If you and your spouse have recently started proceedings to legally end your marriage, you may be feeling a complicated and sometimes incongruent mix of emotions. From relief to sadness or even excitement, closing this chapter of your life and beginning another can prompt many unexpected feelings.

Unfortunately, the divorce process can be rendered much more complex if you find yourself the recipient of an inheritance or other lump-sum payment shortly before your divorce or while proceedings are ongoing.

Will you be required to share this inheritance with your soon-to-be ex-spouse? How hard will you need to fight to keep these funds to yourself?

While Michigan is an equitable-distribution state rather than a community-property state, this doesn't mean that keeping an inheritance is automatic. Read on to learn more about how Michigan law divides marital assets and what you'll need to do -- and prove -- to ensure your inheritance is exempted from the marital pot during the asset-division process.

How Marital Assets Are Divided

In Michigan, any assets that are jointly held by the divorcing couple at the time the divorce papers are filed are classified as "marital assets."

The "marital estate," consisting of marital assets and any joint debts, is considered closed upon the date the initial separation or petition for dissolution is filed. This means that any funds inherited, awarded or otherwise received after a divorce has already been filed usually won't be counted toward the pool of marital assets.

However, this can vary by state. Some states have treated separated-but-not-yet-divorced couples as married when it comes to things like winning the lottery; for instance, the proceeds from a winning ticket that was purchased before a divorce was finalized could be split between the couple even if only one spouse did the purchasing.  

Because of this, it's important to proceed carefully if you're attempting to exclude your inheritance from the marital estate.

How Inheritances Are Exempted

An equitable-distribution state like Michigan, unlike community-property states, generally affords to each spouse the assets that were earned or acquired by that spouse during the marriage, with some discretion to amend this division when appropriate.

— DATA SHOWN —
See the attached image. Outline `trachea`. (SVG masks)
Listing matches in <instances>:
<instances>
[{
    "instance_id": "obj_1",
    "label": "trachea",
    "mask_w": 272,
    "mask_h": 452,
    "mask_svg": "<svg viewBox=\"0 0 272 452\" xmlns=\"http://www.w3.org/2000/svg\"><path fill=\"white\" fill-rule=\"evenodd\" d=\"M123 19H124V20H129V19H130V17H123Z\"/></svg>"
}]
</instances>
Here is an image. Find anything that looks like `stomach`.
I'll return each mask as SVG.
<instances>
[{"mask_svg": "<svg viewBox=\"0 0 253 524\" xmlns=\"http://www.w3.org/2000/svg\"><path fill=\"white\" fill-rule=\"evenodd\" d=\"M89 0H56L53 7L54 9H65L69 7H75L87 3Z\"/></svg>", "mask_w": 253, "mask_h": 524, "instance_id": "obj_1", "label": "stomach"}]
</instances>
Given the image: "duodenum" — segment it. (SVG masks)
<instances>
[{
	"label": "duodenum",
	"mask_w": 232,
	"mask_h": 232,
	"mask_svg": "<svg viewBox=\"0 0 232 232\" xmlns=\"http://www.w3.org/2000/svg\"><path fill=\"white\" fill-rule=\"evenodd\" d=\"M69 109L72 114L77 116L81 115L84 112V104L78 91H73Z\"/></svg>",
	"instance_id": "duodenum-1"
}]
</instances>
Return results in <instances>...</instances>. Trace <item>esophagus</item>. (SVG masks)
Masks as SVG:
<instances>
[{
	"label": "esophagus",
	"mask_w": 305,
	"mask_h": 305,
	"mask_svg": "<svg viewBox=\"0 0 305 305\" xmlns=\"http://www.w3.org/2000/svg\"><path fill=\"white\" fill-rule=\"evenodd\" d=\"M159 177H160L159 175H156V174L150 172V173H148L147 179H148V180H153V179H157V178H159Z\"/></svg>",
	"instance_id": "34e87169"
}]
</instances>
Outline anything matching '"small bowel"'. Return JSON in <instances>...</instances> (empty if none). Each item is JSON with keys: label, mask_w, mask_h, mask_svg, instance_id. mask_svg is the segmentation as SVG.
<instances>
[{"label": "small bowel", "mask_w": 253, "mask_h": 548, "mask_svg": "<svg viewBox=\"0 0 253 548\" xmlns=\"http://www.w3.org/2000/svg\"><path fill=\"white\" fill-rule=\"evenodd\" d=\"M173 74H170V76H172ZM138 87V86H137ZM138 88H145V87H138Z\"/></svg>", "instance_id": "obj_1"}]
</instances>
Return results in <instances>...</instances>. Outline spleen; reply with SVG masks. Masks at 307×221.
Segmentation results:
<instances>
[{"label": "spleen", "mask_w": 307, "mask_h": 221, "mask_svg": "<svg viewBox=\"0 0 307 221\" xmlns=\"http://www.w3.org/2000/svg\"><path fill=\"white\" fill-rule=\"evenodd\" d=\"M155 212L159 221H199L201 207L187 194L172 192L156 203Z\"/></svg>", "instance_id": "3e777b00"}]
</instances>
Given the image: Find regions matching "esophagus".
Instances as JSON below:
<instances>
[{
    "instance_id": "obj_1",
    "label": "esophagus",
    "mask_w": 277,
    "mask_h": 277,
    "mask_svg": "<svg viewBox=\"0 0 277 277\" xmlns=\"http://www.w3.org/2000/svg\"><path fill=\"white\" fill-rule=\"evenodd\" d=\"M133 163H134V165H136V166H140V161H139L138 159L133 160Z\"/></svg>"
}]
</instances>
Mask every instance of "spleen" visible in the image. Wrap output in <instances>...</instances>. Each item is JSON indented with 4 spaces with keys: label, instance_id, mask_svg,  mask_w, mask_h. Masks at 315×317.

— WORK TO BE COMPLETED —
Write out the whole passage on inheritances in a Michigan divorce, word for word.

— ANSWER TO THIS EXERCISE —
If you and your spouse have recently started proceedings to legally end your marriage, you may be feeling a complicated and sometimes incongruent mix of emotions. From relief to sadness or even excitement, closing this chapter of your life and beginning another can prompt many unexpected feelings.

Unfortunately, the divorce process can be rendered much more complex if you find yourself the recipient of an inheritance or other lump-sum payment shortly before your divorce or while proceedings are ongoing.

Will you be required to share this inheritance with your soon-to-be ex-spouse? How hard will you need to fight to keep these funds to yourself?

While Michigan is an equitable-distribution state rather than a community-property state, this doesn't mean that keeping an inheritance is automatic. Read on to learn more about how Michigan law divides marital assets and what you'll need to do -- and prove -- to ensure your inheritance is exempted from the marital pot during the asset-division process.

How Marital Assets Are Divided

In Michigan, any assets that are jointly held by the divorcing couple at the time the divorce papers are filed are classified as "marital assets."

The "marital estate," consisting of marital assets and any joint debts, is considered closed upon the date the initial separation or petition for dissolution is filed. This means that any funds inherited, awarded or otherwise received after a divorce has already been filed usually won't be counted toward the pool of marital assets.

However, this can vary by state. Some states have treated separated-but-not-yet-divorced couples as married when it comes to things like winning the lottery; for instance, the proceeds from a winning ticket that was purchased before a divorce was finalized could be split between the couple even if only one spouse did the purchasing.  

Because of this, it's important to proceed carefully if you're attempting to exclude your inheritance from the marital estate.

How Inheritances Are Exempted

An equitable-distribution state like Michigan, unlike community-property states, generally affords to each spouse the assets that were earned or acquired by that spouse during the marriage, with some discretion to amend this division when appropriate.